START Passage
# Neurology/Interventional Radiology



## decordova8 (Jun 5, 2012)

Hi all!

This is my first time using the thread.  I own a medical billing company and I have a new client. He is a Neurology/Interventional Radiology doctor.  I have never, ever done this type of billing.  Any suggestions as to where can I get a little knowledge of the procedure codes and the way these surgeries are coded.  HELP.


----------



## tdml97@yahoo.com (Jun 6, 2012)

Well, first I would get a list of the procedures they bill out then go from there.


----------



## Jim Pawloski (Jun 6, 2012)

decordova8 said:


> Hi all!
> 
> This is my first time using the thread.  I own a medical billing company and I have a new client. He is a Neurology/Interventional Radiology doctor.  I have never, ever done this type of billing.  Any suggestions as to where can I get a little knowledge of the procedure codes and the way these surgeries are coded.  HELP.



Z-health publishing and MedLearn have excellent books to help you.

Jim Pawloski, CIRCC


----------



## decordova8 (Jun 6, 2012)

You're right......Thanks


----------



## decordova8 (Jun 6, 2012)

I just received some info through ZHealth.  Good stuff......Thanks


----------



## donnajrichmond (Jun 6, 2012)

Jim Pawloski said:


> Z-health publishing and MedLearn have excellent books to help you.
> 
> Jim Pawloski, CIRCC



I also recommend Clinical Examples in Radiology published by AMA/ACR.  It's not specific to neuro interventions, but it does often have interventional cases. 

(Thanks Jim, for the plug for MedLearn! - and if you or anyone else has suggestions for the MedLearn books/charts - what you would like to see, don't like, etc, please message me.  We do like to hear from the customers so we can make the information even better. 

Donna Richmond


----------



## Coder2009 (Jun 8, 2012)

*Additional informational site - IR Provider*

http://www.sirweb.org/
has good information also, in relation to the IR provider standpoints in regards to the procedure performed very informative.


----------



## sarahkoz610 (Jun 18, 2012)
END Passage
START Available data
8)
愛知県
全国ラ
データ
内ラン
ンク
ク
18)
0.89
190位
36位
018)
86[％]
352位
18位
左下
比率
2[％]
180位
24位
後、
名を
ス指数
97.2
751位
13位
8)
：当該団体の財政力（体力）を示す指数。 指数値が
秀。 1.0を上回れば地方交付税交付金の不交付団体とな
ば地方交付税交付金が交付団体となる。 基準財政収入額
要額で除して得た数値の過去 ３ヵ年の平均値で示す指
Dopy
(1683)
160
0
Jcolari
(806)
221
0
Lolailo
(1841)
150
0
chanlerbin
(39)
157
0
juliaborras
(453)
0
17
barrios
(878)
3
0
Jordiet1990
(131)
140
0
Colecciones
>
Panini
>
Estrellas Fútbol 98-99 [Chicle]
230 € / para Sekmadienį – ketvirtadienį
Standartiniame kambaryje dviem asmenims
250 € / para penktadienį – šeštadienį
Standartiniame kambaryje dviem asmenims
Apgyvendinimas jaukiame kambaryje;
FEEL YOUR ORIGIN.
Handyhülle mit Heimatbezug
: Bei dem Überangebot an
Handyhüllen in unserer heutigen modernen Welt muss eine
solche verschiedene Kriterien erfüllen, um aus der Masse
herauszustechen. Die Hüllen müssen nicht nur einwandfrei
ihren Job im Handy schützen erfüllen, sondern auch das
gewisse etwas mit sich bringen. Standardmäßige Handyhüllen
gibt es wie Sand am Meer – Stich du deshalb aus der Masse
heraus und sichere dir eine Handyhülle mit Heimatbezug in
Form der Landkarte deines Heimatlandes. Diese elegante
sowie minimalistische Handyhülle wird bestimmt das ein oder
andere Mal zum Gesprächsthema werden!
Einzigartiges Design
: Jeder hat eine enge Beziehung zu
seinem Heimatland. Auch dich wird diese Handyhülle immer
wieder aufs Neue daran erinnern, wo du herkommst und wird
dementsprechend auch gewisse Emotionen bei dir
END Available data
START Available data
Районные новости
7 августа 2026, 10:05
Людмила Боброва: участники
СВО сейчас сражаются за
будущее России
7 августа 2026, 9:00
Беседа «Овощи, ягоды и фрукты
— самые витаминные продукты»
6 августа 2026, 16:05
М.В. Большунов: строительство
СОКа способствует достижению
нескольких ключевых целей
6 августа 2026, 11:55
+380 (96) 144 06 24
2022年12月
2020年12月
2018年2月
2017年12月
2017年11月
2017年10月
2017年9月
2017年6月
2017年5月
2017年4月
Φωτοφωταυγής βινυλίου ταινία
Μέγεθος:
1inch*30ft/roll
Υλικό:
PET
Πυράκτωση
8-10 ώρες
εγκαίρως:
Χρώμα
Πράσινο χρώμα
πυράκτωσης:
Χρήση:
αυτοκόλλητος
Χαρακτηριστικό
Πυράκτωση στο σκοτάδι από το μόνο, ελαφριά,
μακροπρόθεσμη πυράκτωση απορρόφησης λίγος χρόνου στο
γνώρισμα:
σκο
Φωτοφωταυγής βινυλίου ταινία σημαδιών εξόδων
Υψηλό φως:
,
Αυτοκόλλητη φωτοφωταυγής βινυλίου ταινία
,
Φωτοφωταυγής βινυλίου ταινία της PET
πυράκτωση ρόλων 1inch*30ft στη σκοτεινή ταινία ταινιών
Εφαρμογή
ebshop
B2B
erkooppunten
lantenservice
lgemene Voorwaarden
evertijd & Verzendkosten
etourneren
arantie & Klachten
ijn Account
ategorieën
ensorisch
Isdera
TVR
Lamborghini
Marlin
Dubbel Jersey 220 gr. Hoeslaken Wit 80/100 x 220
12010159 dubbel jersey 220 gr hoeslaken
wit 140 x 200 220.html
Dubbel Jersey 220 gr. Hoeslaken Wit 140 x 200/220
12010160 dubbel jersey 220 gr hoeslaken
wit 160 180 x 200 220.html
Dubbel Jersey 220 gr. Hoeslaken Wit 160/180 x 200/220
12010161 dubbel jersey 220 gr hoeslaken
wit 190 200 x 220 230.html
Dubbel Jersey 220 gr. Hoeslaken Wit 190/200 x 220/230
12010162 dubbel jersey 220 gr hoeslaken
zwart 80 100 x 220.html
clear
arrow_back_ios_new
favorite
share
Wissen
END Available data
START Available data
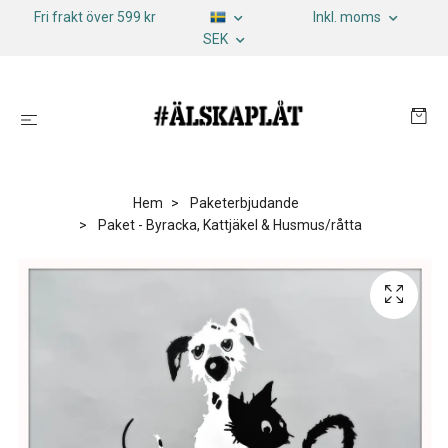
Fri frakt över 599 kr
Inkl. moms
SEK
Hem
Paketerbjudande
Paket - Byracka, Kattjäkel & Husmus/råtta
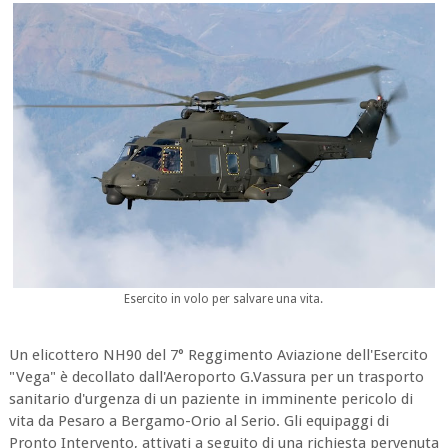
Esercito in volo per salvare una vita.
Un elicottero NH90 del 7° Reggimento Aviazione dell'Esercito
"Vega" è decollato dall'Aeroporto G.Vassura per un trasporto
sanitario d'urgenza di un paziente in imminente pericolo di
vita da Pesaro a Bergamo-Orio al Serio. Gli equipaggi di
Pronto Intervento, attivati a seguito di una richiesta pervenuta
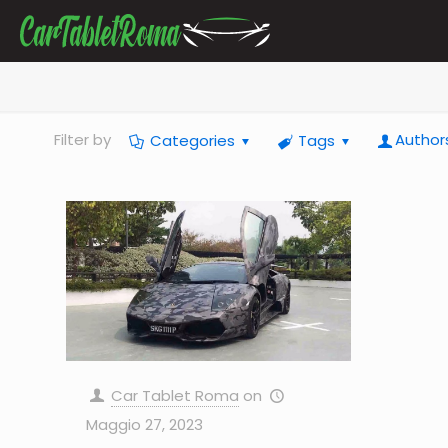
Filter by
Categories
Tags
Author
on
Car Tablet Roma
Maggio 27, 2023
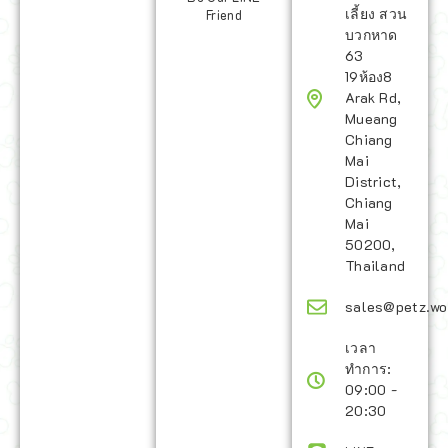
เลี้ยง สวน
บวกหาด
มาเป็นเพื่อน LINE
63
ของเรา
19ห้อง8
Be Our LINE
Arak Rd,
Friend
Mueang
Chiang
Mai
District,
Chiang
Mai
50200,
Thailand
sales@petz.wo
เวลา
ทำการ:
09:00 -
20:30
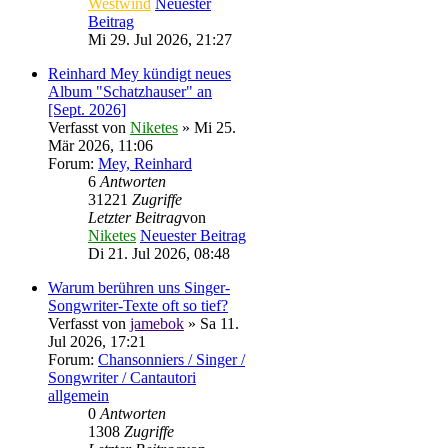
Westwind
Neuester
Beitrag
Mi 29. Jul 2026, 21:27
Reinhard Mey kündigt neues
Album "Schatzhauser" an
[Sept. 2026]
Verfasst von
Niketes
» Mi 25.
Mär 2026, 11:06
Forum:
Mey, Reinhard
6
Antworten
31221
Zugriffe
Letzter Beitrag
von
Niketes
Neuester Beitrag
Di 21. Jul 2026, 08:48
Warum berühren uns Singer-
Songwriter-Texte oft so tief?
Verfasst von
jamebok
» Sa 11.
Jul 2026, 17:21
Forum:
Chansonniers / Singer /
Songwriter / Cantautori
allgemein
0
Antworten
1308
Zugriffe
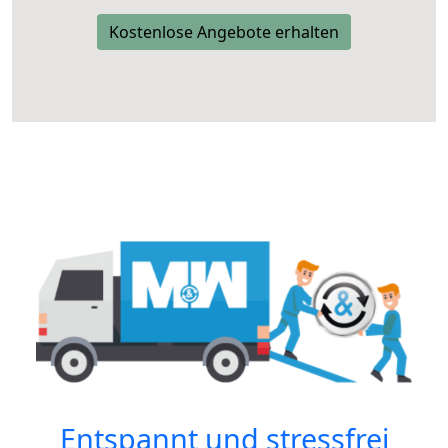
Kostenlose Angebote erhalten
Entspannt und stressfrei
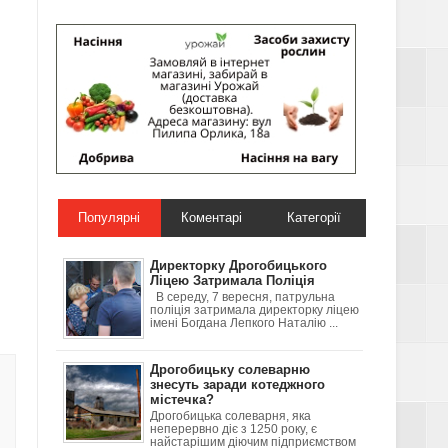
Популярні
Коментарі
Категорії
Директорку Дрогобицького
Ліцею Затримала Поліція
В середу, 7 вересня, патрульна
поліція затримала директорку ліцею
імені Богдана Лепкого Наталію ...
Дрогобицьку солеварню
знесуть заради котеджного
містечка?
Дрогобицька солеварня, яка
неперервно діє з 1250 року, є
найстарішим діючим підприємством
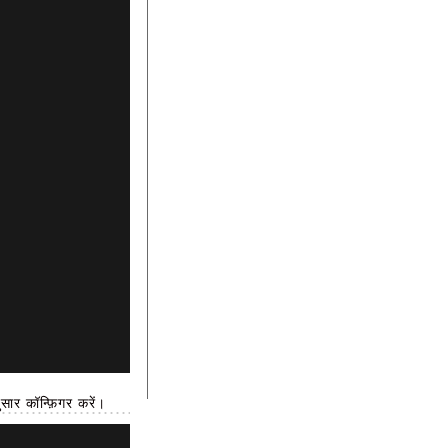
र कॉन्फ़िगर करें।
END Available data
Exercise instructions:
Write the next part of the forum thread about billing for neurology and interventional radiology, picking up from its last line. These lines are separate material and are not part of the thread.

Response for this exercise:
One thing to make sure is that you do your research .  Some of the codes are investigational and have alot of guidelines with medicare, I have 5 years experience with this.


----------



## decordova8 (Aug 29, 2012)

Hi guys...!

Thanks so much for your help.  I got the procedure codes from my doctor.. This question is for u guys.  I'm starting from scratch with this doctor.  My question is: when billing codes 75665-26/37184 does the 37184 need a 59 modifier? or it's billed alone since it's a different procedure? Thanks guys!


----------



## jtuominen (Aug 30, 2012)

There is a CCI edit between the unilateral cerebral carotid angiogram code (75665) and the primary mechanical thrombectomy (37184). If your provider has performed a seperately reportable diagnostic study in the same setting as the intervention, then you should append modifier 59 to 75665 to show it is seperate and distinct from the primary mechanical thrombectomy.

For alot of IR procedures, you will run into quite a few CCI edits, CodeManager from the AMA has a CCI editor in it that is very helpful to check these out. Otherwise there are way too many to remember!

Best of luck!


----------



## decordova8 (Aug 30, 2012)

*Modifier 59*

Wow.......It all makes sense to me now.  Thank you so much for your explanation.  I'v never coded this type of specialty and I'm a little lost.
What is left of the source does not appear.